Royce Da 5’9”: He’s seven. He’s getting to the age where he can scope out anything. So if I come in drunk, he will know it. If I did it, I think he would know it. So, it’s like a lot of that s**t won’t fly. I just can’t do it. Are you conscious of him when you make your music? Do you let him listen to it?

Royce Da 5’9”: Definitely. He listens to it. Did you hear “Blow Dat Whistle,” the Nottz-produced joint with the P.E. sample? That’s my son’s vocals on the hook! He went in and nailed that s**t in one take, and he doubled his vocals all in one pass. I was like, “Jesus Christ!” He did it on beat and everything. Any Lil’ Romeo aspirations for him? Or rather, would you even encourage him to follow in a similar path as you have taken?

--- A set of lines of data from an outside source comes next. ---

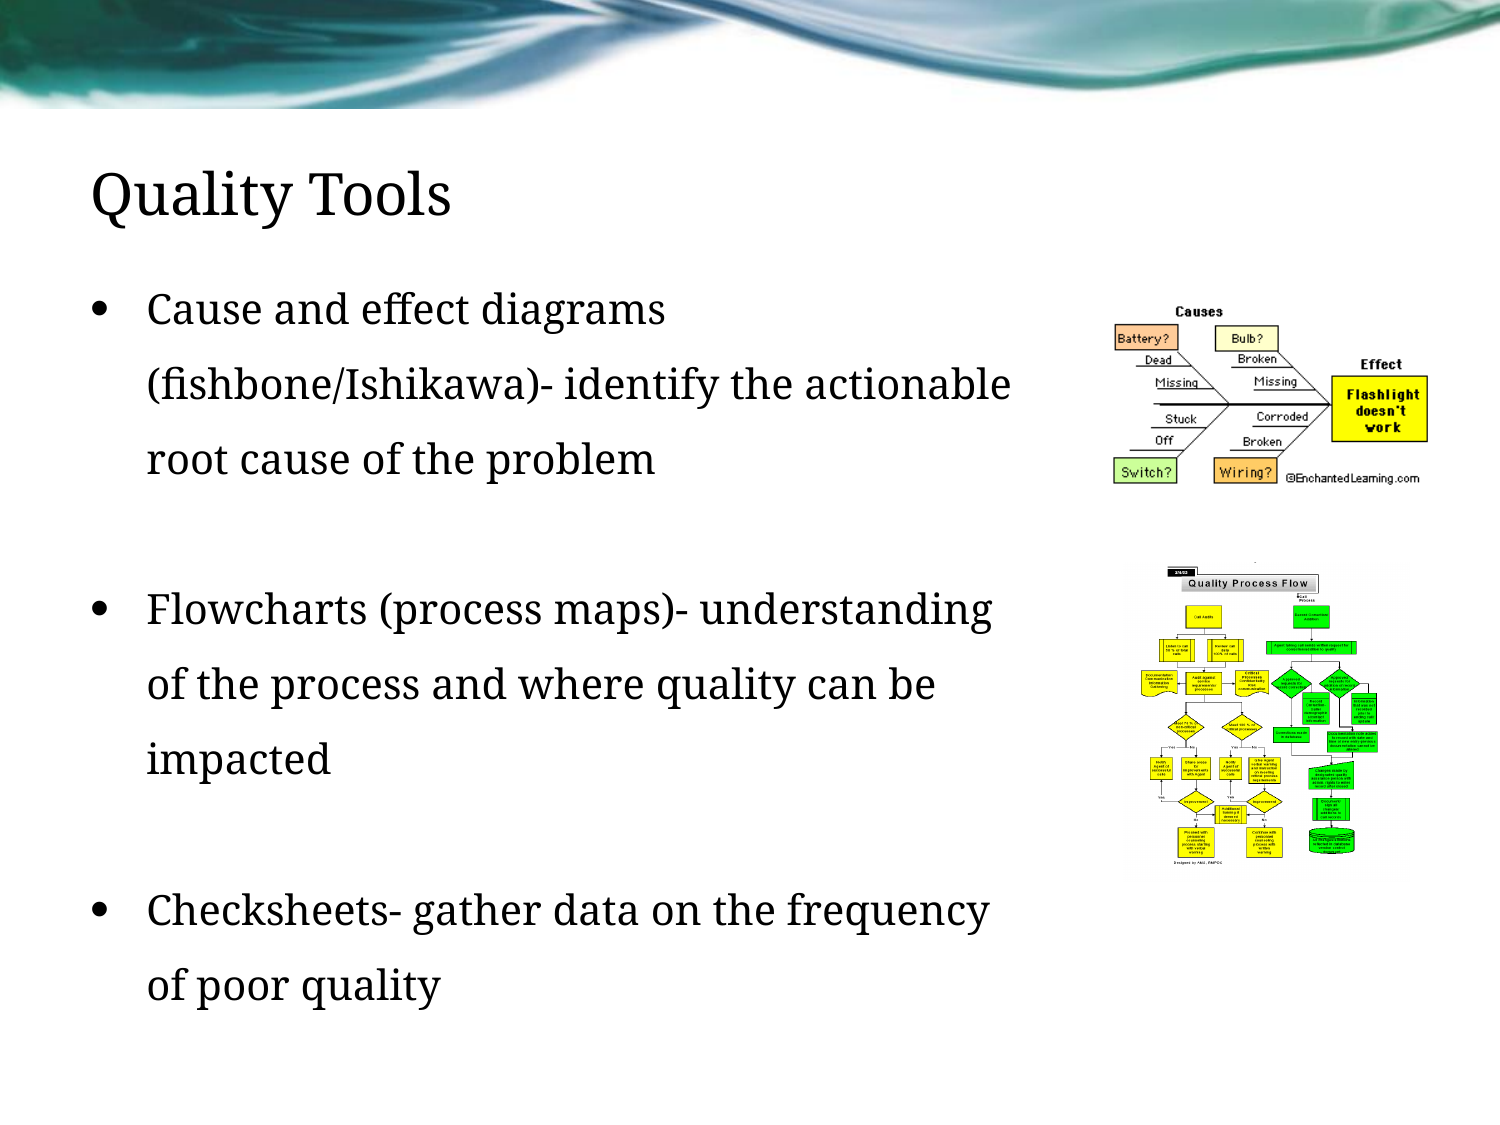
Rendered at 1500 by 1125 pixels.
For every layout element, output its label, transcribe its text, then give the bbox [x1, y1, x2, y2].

picture [1100, 299, 1433, 491]
picture [1123, 562, 1410, 883]
picture [0, 0, 1500, 109]
title Quality Tools [75, 149, 1425, 300]
list Cause and effect diagrams (fishbone/Ishikawa)- identify the actionable root cause of the problem Flowcharts (process maps)- understanding of the process and where quality can be impacted Checksheets- gather data on the frequency of poor quality [75, 249, 1038, 1063]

Royce Da 5’9”: You know, I’m gonna encourage anything like that, because you never know what your child can do. My father swore I wasn’t a rapper. “You chasing a dream! You chasing a dream!” Nah. Now look at it. It wouldn’t have mattered if he supported me or he didn’t support me ‘cause I was gonna do what I wanted to do anyway. But, who’s to say Royce would be that rebellious. Anything that he feels he can do, I’m pretty much gonna support him. I’d like to see him box right now. He real good with his hands. Oh yeah? Are you heavy on boxing?

Royce Da 5’9”: Huge boxing fan! The only reason why you don’t see me at a lot of fights in those seats where you see the stars at is because I can’t afford them. When I’m able to, you’ll see me there! [laughs] Alright, last thing, you just released this album. So, what makes you happy with your career at the end of the day? What gives you the greatest satisfaction?

Royce Da 5’9”: Accomplishing things and just not doing a lot of sitting around. Like, coming from the studio, something’s complete, that’s what satisfies me. It’s just like day-to-day things because that’s the s**t that you got to do to get to the big goal. So, the little things day-to-day that add up, they add up to the big things, so I get satisfaction out of completing every little thing.